_Description of the task_: Pull out every line in the rows below that contains the word "Wiadomości", and copy each one in full.

== Segment start ==

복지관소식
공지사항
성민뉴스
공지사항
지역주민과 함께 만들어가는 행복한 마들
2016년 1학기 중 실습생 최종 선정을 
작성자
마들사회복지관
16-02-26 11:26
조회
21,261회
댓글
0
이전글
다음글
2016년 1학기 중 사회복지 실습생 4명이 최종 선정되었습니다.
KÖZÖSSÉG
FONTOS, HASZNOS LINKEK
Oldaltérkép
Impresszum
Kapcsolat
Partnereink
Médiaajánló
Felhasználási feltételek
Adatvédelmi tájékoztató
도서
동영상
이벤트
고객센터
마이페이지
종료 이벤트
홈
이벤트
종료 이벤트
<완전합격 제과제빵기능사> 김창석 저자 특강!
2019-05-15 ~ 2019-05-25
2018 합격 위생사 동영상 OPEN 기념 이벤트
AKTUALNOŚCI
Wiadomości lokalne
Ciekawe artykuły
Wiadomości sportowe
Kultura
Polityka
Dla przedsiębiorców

== Segment end ==

_Reply_:
Wiadomości lokalne
Wiadomości sportowe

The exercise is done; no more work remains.